Marcelo Ribeiro aponta mais de uma razão para a perpetuação da histórica desigualdade social no Brasil. Ele destaca a dinâmica do mercado de trabalho e os rendimentos provenientes de aplicações financeiras. Para os mais ricos, o mercado de trabalho oferece ocupações de maior remuneração, geralmente associadas a níveis mais elevados de escolarização. Além disso, o período de análise coincidiu com taxas de juros elevadas no país.

Somente os grupos de maior poder aquisitivo possuem condições de realizar aplicações financeiras vantajosas. Consequentemente, os rendimentos desses grupos, tanto do trabalho quanto das aplicações, contribuíram para um aumento de renda proporcionalmente maior do que nos estratos socioeconômicos mais baixos. Assim, embora a pobreza geral diminua, a distância entre os mais ricos e os mais pobres pode se ampliar.

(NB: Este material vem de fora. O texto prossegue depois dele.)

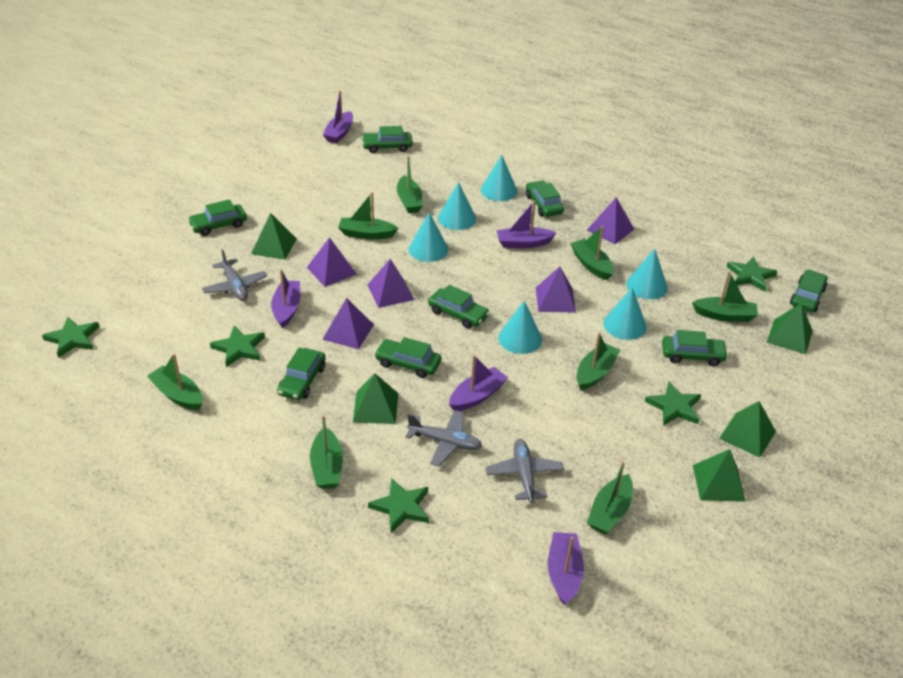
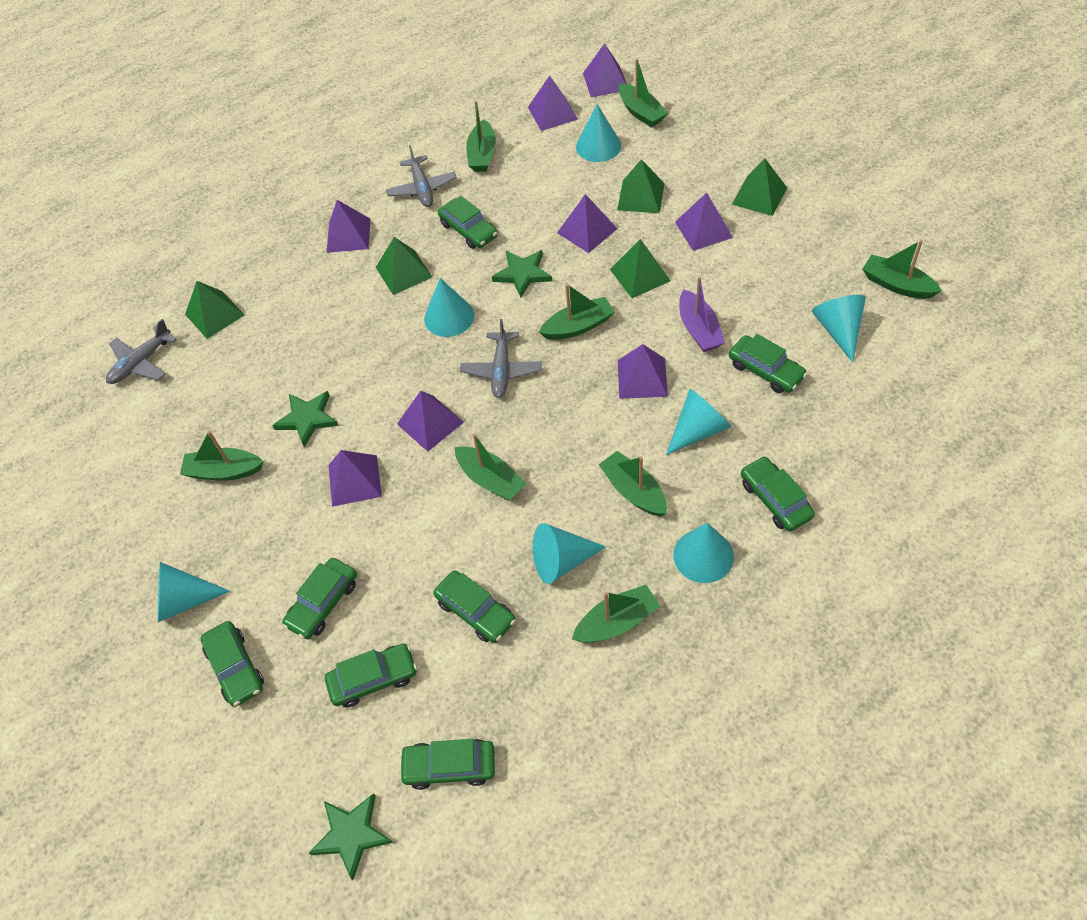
green star: [42,317,99,358] [210,326,265,367] [368,478,429,533] [645,382,701,426] [726,256,777,291] = 5 -> [272,391,339,447] [309,793,393,880] [492,250,552,298] = 3
purple boat: [271,269,300,328] [323,90,353,144] [449,355,508,411] [497,201,556,248] [548,532,584,606] = 5 -> [679,277,725,352] = 1
purple pyramid: [307,237,357,287] [322,298,374,349] [367,259,414,308] [536,267,576,312] [587,197,634,244] = 5 -> [326,200,370,253] [328,450,382,507] [397,391,464,452] [528,75,578,131] [557,194,617,253] [583,43,627,97] [618,344,668,399] [675,193,733,251] = 8
turquoise cone: [409,212,448,262] [438,182,476,230] [481,155,517,201] [498,301,542,354] [603,287,647,340] [626,249,668,299] = 6 -> [158,562,230,622] [424,278,474,337] [533,523,606,584] [576,104,621,162] [666,389,731,455] [673,523,734,583] [812,295,866,362] = 7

Diferenças Regionais na Distribuição da Renda

A desigualdade possui uma distribuição geográfica marcante, segundo Ribeiro. As metrópoles das regiões Norte e Nordeste apresentam proporcionalmente mais pessoas em situação de pobreza do que aquelas localizadas no Sul, Sudeste e Centro-Oeste do país. Por exemplo, o Distrito Federal, com uma renda média mensal de R$ 4.401, exibe um valor 2,7 vezes superior à média de renda da Grande São Luís, que é de R$ 1.616.

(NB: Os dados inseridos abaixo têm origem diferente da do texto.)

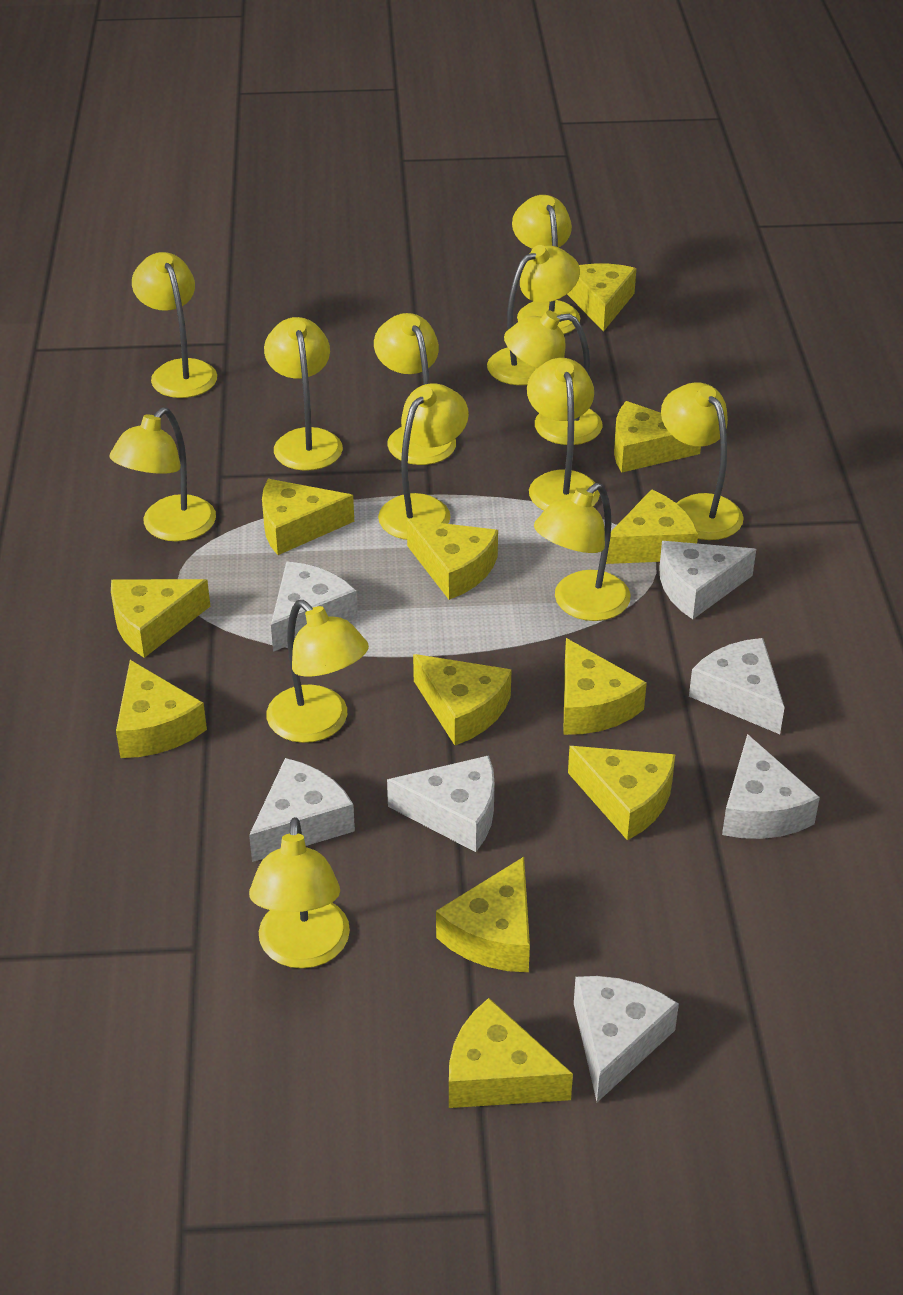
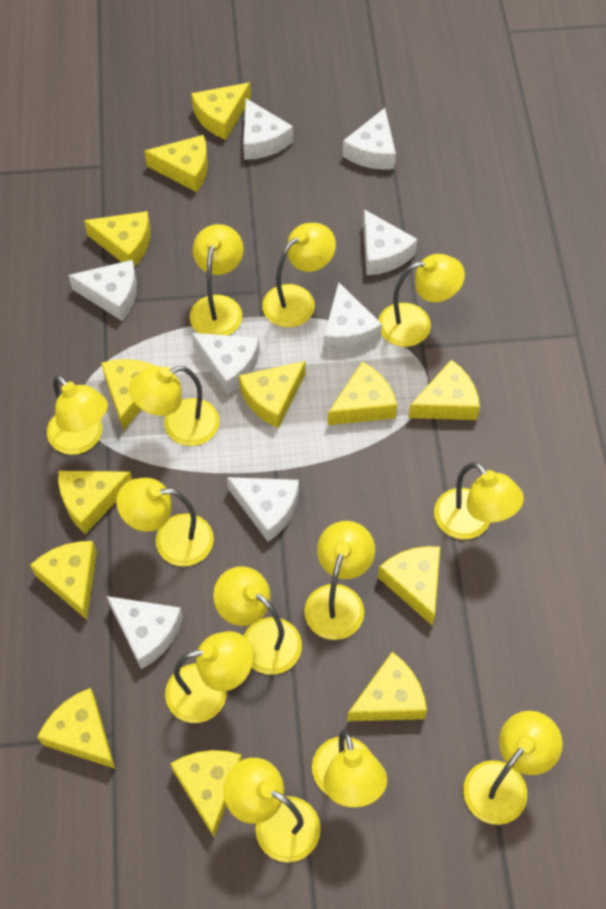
white cheese: [249,758,355,862] [271,562,358,652] [387,755,495,852] [574,976,679,1102] [659,541,756,619] [689,638,785,734] [722,734,820,839] = 7 -> [68,260,137,321] [107,596,183,669] [192,333,260,395] [227,477,299,542] [243,98,293,160] [324,282,382,351] [343,108,396,170] [363,209,418,275] = 8
yellow cheese: [111,579,210,658] [116,660,207,758] [262,479,354,555] [407,519,498,600] [413,654,512,745] [436,857,530,972] [449,998,573,1108] [563,638,647,735] [567,264,636,332] [568,746,675,840] [606,489,698,564] [614,401,701,473] = 12 -> [30,541,97,620] [37,688,115,769] [58,471,132,534] [84,211,150,267] [101,359,155,431] [145,135,208,192] [170,750,242,838] [191,82,251,140] [239,361,306,428] [328,362,397,425] [347,652,427,721] [378,546,440,625] [408,360,480,420] = 13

As 22 regiões metropolitanas observadas neste abrangente estudo incluem Manaus, Belém, Macapá, São Luís, Fortaleza, Natal, João Pessoa, Recife, Maceió, Aracaju, Salvador, Belo Horizonte, Vitória, Rio de Janeiro, São Paulo, Curitiba, Florianópolis, Porto Alegre, Vale do Rio Cuiabá, Goiânia, o Distrito Federal e a Região Administrativa Integrada de Desenvolvimento de Teresina (PI). O levantamento oferece um panorama detalhado das dinâmicas socioeconômicas em todo o território nacional.